Running a nearly stock C7 Z06 as the opponent matters more than it might seem. Chevrolet’s factory answer to the supercharged Camaro and Mustang wars already ships with a 6.2-liter LT4 pushing well past 600 horsepower straight from the factory, wrapped in a chassis tuned specifically to put that power down through wide rear tires and a well-sorted rear differential. Using a car that close to showroom condition sets a genuine benchmark: it shows exactly how much built horsepower a heavily modified Mustang needs just to get ahead of what GM sells to any customer with a warranty attached, no custom fabrication required.

Why Airstrip Attack Exists

Runs like this one happen at Shifts3ctor’s California Airstrip Attack, an event built around exactly this kind of car — too powerful, too fast, or simply too unpredictable for a conventional quarter-mile track with limited runoff room.

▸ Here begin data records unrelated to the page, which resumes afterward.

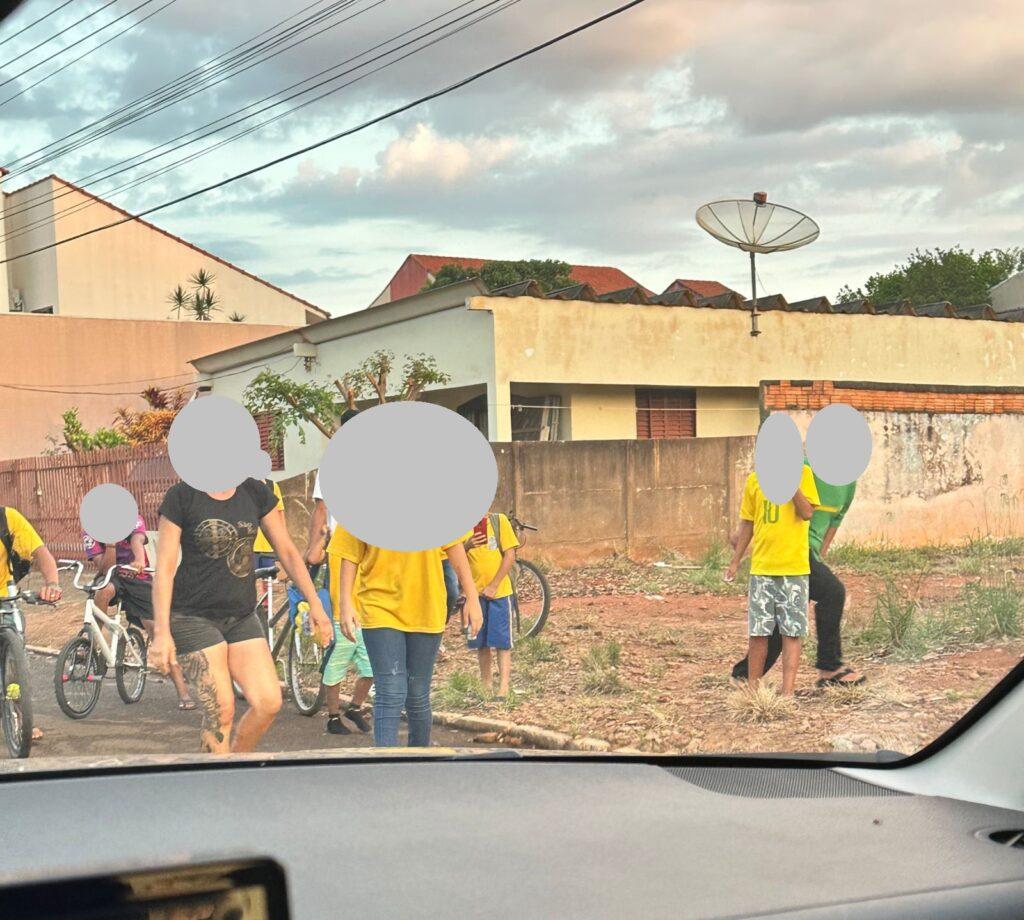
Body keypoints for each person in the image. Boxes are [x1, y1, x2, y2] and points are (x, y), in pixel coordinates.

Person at [150, 477, 332, 754]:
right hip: (191, 616)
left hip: (241, 616)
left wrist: (315, 604)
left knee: (268, 702)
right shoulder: (182, 496)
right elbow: (164, 567)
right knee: (220, 711)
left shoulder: (254, 491)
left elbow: (287, 551)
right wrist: (162, 633)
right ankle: (214, 789)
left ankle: (233, 768)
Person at [332, 525, 482, 747]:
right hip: (379, 604)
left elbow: (454, 546)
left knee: (417, 693)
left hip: (427, 605)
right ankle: (386, 770)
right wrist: (345, 602)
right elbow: (349, 553)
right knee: (390, 691)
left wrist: (472, 596)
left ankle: (418, 765)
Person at [730, 463, 864, 687]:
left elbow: (833, 524)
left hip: (805, 555)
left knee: (793, 616)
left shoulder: (848, 483)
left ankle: (745, 675)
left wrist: (819, 562)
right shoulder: (804, 467)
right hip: (790, 549)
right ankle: (829, 667)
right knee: (831, 594)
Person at [82, 513, 194, 710]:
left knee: (157, 632)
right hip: (111, 576)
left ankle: (182, 691)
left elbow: (137, 541)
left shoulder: (132, 517)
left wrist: (139, 560)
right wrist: (110, 544)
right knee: (102, 591)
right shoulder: (89, 529)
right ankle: (94, 645)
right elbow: (104, 567)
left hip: (137, 577)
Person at [724, 465, 819, 695]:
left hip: (794, 569)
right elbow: (748, 523)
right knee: (758, 633)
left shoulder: (803, 473)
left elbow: (807, 513)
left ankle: (787, 694)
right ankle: (754, 691)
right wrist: (736, 561)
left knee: (791, 633)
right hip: (762, 570)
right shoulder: (755, 480)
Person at [1, 505, 63, 742]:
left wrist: (53, 583)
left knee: (15, 654)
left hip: (4, 598)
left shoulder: (7, 518)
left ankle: (21, 715)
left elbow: (40, 552)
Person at [465, 512, 520, 699]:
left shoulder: (499, 521)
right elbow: (452, 556)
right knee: (481, 643)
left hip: (500, 593)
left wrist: (494, 584)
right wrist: (467, 545)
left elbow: (510, 555)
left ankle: (503, 688)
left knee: (502, 642)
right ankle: (486, 686)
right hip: (474, 596)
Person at [322, 559, 373, 734]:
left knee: (371, 668)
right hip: (339, 614)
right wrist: (322, 535)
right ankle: (333, 717)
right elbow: (313, 556)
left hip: (367, 613)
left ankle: (354, 708)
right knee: (335, 667)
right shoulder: (334, 535)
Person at [252, 477, 286, 578]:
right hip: (249, 547)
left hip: (269, 546)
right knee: (250, 583)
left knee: (269, 583)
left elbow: (280, 515)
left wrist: (282, 543)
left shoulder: (272, 485)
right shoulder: (240, 487)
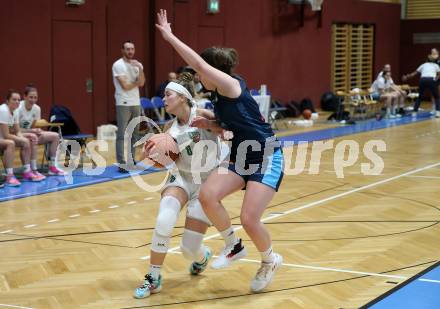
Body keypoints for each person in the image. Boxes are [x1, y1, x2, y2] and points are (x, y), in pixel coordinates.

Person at [156, 9, 284, 293]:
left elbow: (197, 63)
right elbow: (231, 125)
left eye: (202, 74)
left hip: (265, 154)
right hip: (241, 152)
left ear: (212, 71)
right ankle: (233, 245)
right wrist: (211, 123)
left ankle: (269, 259)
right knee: (207, 194)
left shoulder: (229, 84)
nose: (199, 79)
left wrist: (169, 36)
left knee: (250, 218)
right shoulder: (218, 95)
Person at [133, 73, 227, 299]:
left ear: (183, 97)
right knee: (164, 219)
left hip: (207, 182)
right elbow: (167, 158)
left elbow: (228, 128)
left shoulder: (203, 115)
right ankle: (153, 277)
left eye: (168, 95)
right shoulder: (168, 127)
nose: (163, 99)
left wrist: (218, 126)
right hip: (182, 177)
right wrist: (153, 155)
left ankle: (202, 255)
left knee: (188, 249)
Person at [15, 85, 65, 175]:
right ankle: (32, 170)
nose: (33, 100)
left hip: (32, 134)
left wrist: (38, 130)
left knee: (55, 136)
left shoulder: (37, 108)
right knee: (33, 137)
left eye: (35, 97)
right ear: (24, 96)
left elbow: (35, 126)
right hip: (19, 135)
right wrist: (32, 131)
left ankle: (52, 167)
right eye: (31, 97)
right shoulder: (18, 109)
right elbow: (16, 130)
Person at [112, 40, 145, 173]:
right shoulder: (118, 65)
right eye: (127, 49)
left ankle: (131, 159)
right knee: (121, 134)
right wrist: (136, 82)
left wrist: (141, 69)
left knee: (134, 133)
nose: (130, 51)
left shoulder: (138, 65)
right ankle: (121, 162)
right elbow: (125, 87)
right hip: (123, 102)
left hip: (135, 102)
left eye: (132, 49)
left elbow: (142, 83)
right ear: (122, 50)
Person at [0, 90, 45, 183]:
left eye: (18, 100)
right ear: (7, 101)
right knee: (11, 143)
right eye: (14, 99)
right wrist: (22, 139)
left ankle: (28, 171)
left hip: (4, 137)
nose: (17, 102)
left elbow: (17, 131)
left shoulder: (15, 110)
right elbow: (6, 135)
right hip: (3, 137)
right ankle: (9, 175)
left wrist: (25, 137)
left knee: (30, 138)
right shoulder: (3, 110)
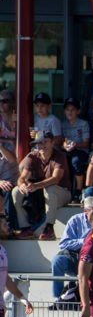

An abandoned airstrip near Coalinga provides the length and width these builds actually need to reach their true top speed safely, along with the kind of open space that makes triple-digit trap speeds feel a little less like a leap of faith for both the driver and everyone standing nearby with a camera.

The Automatic Transmission Wildcard

The C7 Z06’s automatic transmission adds a layer worth paying attention to. An 8-speed paddle-shift automatic launches differently than a manual, generally trading a driver’s mechanical feel for consistent, repeatable shifts that are hard for a human to beat run after run, especially under hard acceleration where a mistimed manual shift can cost tenths of a second. Against a manual-shifted, flat-plane-crank Shelby making nearly triple its rated output, that automatic’s consistency becomes one more variable in a race that already has plenty of them — proof that on a straight strip of asphalt, horsepower is only ever part of the story.